Hektisches Ringen um Mehrheiten vor der morgigen Abstimmung über die neue EU-Kommission
Barroso warnt vor Machtvakuum der EU

Der designierte EU-Kommissionspräsident José Barroso hat das Europaparlament vor einer Ablehnung seiner Kommission gewarnt. „Wir werden dann in der Europäischen Union ein Machtvakuum haben“, sagte Barroso nach einem Treffen mit seinem Vorgänger, dem scheidenden Kommissionschef Romano Prodi in Brüssel.

sce BRÜSSEL. Er sei jedoch sicher, „letztendlich“ eine Mehrheit zu bekommen. Prodi bestätigte, seine Kommission werde weiter arbeiten, falls das neue Team durchfallen sollte.

Das Europaparlament stimmt am Mittwoch in Straßburg über die neue EU-Kommission ab. Die sozialistische SPE-Fraktion, die Grünen und die Liberalen haben erklärt, gegen Barrosos Mannschaft votieren zu wollen. Ausschlaggebend sind die umstrittenen Äußerungen des italienischen EU-Kommissionskandidaten Rocco Buttiglione zur Homosexualität und zur Stellung der Frau in der Familie.

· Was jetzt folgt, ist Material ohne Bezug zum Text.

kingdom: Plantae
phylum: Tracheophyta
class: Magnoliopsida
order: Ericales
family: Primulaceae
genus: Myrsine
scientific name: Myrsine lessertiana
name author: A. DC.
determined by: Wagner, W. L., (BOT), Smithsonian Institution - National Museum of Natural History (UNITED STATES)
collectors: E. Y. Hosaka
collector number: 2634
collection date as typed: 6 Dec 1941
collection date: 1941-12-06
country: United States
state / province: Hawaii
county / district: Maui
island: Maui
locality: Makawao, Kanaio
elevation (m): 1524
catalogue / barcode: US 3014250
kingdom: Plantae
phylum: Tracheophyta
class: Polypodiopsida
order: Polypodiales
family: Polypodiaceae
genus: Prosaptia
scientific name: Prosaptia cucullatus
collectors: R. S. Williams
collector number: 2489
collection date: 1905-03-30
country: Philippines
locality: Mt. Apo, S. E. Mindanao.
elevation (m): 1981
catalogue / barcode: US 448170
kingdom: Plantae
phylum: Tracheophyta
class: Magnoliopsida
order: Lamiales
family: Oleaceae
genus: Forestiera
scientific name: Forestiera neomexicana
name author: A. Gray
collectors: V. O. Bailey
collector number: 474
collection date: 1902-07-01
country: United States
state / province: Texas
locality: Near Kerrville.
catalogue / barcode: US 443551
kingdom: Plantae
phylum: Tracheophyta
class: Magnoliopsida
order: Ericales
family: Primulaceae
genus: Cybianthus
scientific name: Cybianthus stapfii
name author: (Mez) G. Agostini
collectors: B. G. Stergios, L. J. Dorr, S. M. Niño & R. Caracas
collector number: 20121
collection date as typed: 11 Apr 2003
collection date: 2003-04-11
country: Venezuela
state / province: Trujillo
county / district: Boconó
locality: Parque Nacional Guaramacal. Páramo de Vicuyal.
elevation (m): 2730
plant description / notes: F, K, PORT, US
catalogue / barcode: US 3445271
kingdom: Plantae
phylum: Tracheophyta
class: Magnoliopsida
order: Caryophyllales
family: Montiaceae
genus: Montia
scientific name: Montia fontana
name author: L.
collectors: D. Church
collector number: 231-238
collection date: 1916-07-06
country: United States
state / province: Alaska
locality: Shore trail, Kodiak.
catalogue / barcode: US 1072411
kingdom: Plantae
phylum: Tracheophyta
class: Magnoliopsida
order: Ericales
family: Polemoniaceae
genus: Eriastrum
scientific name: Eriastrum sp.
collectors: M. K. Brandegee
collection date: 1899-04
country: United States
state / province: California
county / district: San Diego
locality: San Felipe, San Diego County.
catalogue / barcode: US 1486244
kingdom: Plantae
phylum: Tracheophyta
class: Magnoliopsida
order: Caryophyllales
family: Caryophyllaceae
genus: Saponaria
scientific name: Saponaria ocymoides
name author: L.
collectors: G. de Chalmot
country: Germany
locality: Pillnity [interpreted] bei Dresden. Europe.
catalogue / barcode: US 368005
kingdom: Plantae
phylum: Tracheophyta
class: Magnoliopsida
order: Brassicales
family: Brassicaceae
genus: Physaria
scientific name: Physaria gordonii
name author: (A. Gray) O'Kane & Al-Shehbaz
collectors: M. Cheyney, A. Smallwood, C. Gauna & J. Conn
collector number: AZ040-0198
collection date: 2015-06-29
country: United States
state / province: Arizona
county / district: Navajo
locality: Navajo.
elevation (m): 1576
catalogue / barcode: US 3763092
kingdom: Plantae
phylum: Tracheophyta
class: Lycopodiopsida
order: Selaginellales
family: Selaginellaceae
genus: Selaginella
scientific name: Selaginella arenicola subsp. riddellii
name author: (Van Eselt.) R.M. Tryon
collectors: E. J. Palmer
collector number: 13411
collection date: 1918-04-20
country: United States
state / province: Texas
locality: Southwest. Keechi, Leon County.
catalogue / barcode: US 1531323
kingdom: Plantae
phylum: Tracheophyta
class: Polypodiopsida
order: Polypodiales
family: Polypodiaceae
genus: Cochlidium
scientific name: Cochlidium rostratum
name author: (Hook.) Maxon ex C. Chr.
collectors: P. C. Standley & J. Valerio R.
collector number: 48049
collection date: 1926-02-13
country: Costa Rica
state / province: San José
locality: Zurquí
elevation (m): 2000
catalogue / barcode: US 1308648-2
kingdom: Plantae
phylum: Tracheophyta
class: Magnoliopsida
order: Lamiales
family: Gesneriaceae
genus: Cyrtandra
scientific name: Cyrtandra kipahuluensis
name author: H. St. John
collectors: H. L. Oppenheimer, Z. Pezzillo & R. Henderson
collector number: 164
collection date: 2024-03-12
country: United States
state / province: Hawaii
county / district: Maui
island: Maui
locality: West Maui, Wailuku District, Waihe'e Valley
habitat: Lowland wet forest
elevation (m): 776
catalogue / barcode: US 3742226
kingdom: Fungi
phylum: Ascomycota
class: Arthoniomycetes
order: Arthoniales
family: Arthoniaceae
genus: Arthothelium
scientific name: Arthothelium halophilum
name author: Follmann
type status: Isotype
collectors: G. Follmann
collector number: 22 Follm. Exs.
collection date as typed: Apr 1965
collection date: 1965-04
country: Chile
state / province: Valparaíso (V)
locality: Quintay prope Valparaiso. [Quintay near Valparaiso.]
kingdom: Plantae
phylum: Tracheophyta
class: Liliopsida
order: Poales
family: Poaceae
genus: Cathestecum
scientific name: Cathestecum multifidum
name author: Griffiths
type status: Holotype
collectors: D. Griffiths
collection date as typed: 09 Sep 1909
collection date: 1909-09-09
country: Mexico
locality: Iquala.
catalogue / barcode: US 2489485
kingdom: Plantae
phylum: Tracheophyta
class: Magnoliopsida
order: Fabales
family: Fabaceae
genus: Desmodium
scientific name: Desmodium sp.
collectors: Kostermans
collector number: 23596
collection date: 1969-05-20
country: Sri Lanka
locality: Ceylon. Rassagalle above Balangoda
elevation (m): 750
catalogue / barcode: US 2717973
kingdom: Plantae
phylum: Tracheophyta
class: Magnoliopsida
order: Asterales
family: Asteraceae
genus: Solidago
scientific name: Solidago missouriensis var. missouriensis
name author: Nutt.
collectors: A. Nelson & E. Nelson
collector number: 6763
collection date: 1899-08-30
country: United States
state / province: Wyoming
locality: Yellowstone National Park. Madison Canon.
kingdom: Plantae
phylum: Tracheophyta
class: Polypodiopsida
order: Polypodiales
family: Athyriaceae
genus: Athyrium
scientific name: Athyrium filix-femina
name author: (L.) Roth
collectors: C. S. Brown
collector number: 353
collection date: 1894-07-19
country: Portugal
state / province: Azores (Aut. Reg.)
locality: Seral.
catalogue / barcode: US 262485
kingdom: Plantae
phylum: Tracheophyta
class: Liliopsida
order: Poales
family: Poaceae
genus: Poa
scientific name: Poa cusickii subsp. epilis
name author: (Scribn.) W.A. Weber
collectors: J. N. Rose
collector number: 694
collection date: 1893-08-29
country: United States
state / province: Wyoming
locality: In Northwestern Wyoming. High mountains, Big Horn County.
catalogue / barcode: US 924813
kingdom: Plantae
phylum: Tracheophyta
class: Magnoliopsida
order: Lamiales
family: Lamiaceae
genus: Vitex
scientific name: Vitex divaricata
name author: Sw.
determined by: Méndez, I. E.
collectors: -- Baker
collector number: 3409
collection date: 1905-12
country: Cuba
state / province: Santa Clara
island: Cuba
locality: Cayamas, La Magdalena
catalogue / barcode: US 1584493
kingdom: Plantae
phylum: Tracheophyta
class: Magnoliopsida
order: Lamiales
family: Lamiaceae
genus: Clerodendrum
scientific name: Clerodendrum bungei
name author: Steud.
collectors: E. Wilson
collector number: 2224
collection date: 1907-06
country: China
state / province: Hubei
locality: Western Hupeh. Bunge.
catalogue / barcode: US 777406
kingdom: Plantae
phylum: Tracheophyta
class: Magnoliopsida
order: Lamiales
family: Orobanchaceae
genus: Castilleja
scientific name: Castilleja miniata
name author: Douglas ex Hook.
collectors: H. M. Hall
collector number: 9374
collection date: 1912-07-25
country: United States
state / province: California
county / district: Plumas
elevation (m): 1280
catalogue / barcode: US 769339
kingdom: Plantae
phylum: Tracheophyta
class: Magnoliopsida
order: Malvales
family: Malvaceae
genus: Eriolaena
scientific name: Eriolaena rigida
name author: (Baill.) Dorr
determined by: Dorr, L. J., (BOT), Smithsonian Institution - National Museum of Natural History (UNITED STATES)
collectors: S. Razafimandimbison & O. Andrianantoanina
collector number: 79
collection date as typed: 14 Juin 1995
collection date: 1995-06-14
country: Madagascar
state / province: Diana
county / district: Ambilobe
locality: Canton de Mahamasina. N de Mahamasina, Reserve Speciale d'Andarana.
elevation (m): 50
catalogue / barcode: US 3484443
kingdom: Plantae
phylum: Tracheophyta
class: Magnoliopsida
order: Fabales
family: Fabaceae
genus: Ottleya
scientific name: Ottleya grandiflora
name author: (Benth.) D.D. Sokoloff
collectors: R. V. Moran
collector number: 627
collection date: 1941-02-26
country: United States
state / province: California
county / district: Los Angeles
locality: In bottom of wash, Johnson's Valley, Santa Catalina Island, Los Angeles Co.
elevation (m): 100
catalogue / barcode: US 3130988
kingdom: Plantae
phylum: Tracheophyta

Barroso hat die Forderung der Abgeordneten, Buttiglione ein anderes Ressort zuzuweisen, bislang abgelhent. In der vergangenen Woche hatte der designierte Behördenchef nach einem Treffen mit den politischen Spitzen des Parlaments lediglich zugesagt, den Bereich Menschenrechte und Chancengleichheit nicht dem Innen- und Justizkommissar allein, sondern einer Gruppe von mehreren Kommissaren mit ihm als Präsidenten an der Spitze zu unterstellen. Diese Zusage reicht den Abgeordneten von SPE, Liberalen und Grünen nicht.

In Straßburg berieten die Fraktionen gestern hinter verschlossenen Türen noch einmal intensiv über die historisch bislang einmalige Situation. Aus liberalen Kreisen verlautete, rund zwei Drittel der 88 Abgeordneten der liberalen Alde-Fraktion seien fest entschlossen, Barrosos Kommission abzulehnen. Die 42 Grünen wollen geschlossen gegen die Mannschaft des Portugiesen stimmen.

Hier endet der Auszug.